Despite the legal framework for accountability, political considerations and diplomatic complexities hinder enforcement. While the possibility of a UNSC resolution is remote due to the likelihood of a United States (US) veto, it’s worth noting that the International Criminal Court (ICC) holds jurisdiction over the Israel-Palestine situation, with Palestine being a party to the Rome Statute. ICC’s prerogative applies to potential crimes committed during the current conflict, according to the ICC prosecutor’s office.
The tragic events in Israel and Gaza highlight the divided nature of our world, and the recent conflict in Gaza highlights the challenges facing the international community. The US vetoed the UNSC Resolution calling for a humanitarian pause in the hostilities in the Israeli-Palestinian conflict. The US and its allies have strongly supported Israel, to the point where British Home Secretary Suella Braverman has informed senior police that displaying a Palestinian flag could potentially be considered a criminal offence.
China’s diplomatic efforts, in contrast to the one-sided approaches of some Western countries, focus on addressing the underlying cause of the conflict, facilitating a ceasefire and emphasising diplomacy. Also, Russian President Putin stated the need for an independent Palestinian state as a prerequisite for lasting peace in Gaza.
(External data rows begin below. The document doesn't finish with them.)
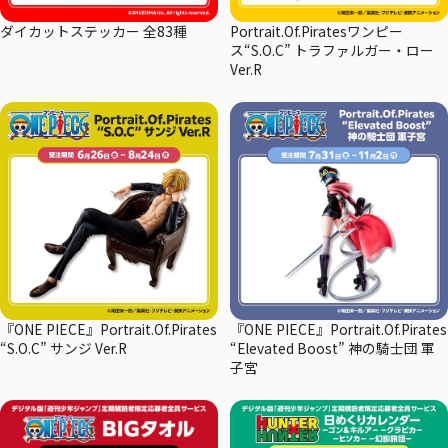
ダイカットステッカー 全83種
Portrait.Of.Piratesワンピー
ス“S.O.C” トラファルガー・ロー
Ver.R
『ONE PIECE』Portrait.Of.Pirates
『ONE PIECE』Portrait.Of.Pirates
“S.O.C” サンジ Ver.R
“Elevated Boost” 神の騎士団 軍
子宮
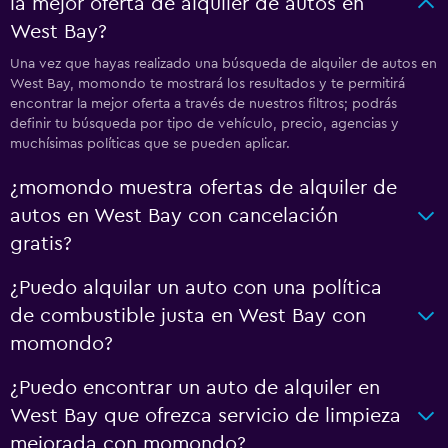
la mejor oferta de alquiler de autos en
West Bay?
Una vez que hayas realizado una búsqueda de alquiler de autos en
West Bay, momondo te mostrará los resultados y te permitirá
encontrar la mejor oferta a través de nuestros filtros; podrás
definir tu búsqueda por tipo de vehículo, precio, agencias y
muchísimas políticas que se pueden aplicar.
¿momondo muestra ofertas de alquiler de
autos en West Bay con cancelación
gratis?
¿Puedo alquilar un auto con una política
de combustible justa en West Bay con
momondo?
¿Puedo encontrar un auto de alquiler en
West Bay que ofrezca servicio de limpieza
mejorada con momondo?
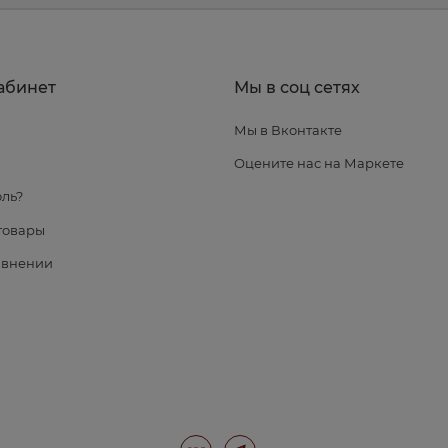
абинет
Мы в соц сетях
Мы в Вконтакте
я
Оцените нас на Маркете
ль?
товары
авнении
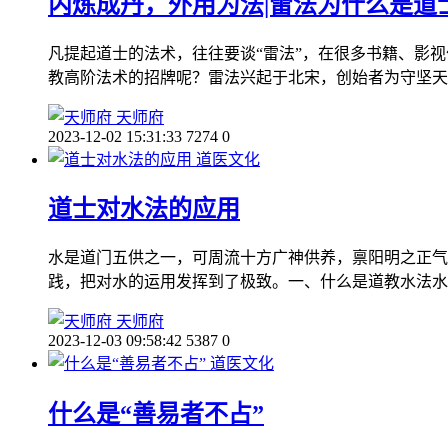
内炼成丹，外用为法|雷法为什么是道
凡提起道士的法术，往往要谈“雷法”，在很多书籍、影视
教高阶法术的招牌呢？雷法兴起于北宋，创始者为守坚天
天师府
2023-12-02 15:31:33
7274
0
道医文化
道士对水法的应用
水是道门五供之一，可周流十方广神供养，禀阳明之正气
践，把对水的运用发挥到了极致。一、什么是道教水法水
天师府
2023-12-03 09:58:42
5387
0
道医文化
什么是“善易者不占”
Saudi Arabia, led by Crown Prince Mohammed bin Salman, convened Arab and Muslim leaders, including Iran, Turkey, Qatar, and Syria’s President Assad, to call for a ceasefire and an end to hostilities in Gaza. Prince Mohammed condemned the “barbaric war,” criticising the UNSC’s inaction. President Abbas labelled it a “genocidal war,” urging US intervention to halt Israeli “aggression.” The collective message emphasises the urgency for international involvement in the crisis because as the conflict prolongs, the risk of more countries getting involved in the conflict and more loss of human lives.
The ongoing war crimes and crimes against humanity demand immediate accountability and justice. Urgent steps include endorsing a ceasefire, lifting the blockade for humanitarian aid and holding Israel accountable for the war crimes. The US and United Kingdom’s refusal to support UN calls for a Gaza ceasefire raises concerns about Western complicity. The international community must prioritise human rights over political alliances, cease military and financial aid to Israel, and support Palestinian self-determination and the two-state solution.
As the conflict escalates, a genuine global conversation is essential to uphold international law and justice. Shifting focus from political alliances to safeguarding human lives and ensuring justice on the international stage is crucial. International cooperation, evidence collection, and advocacy for accountability remain critical in the face of these ongoing human rights violations.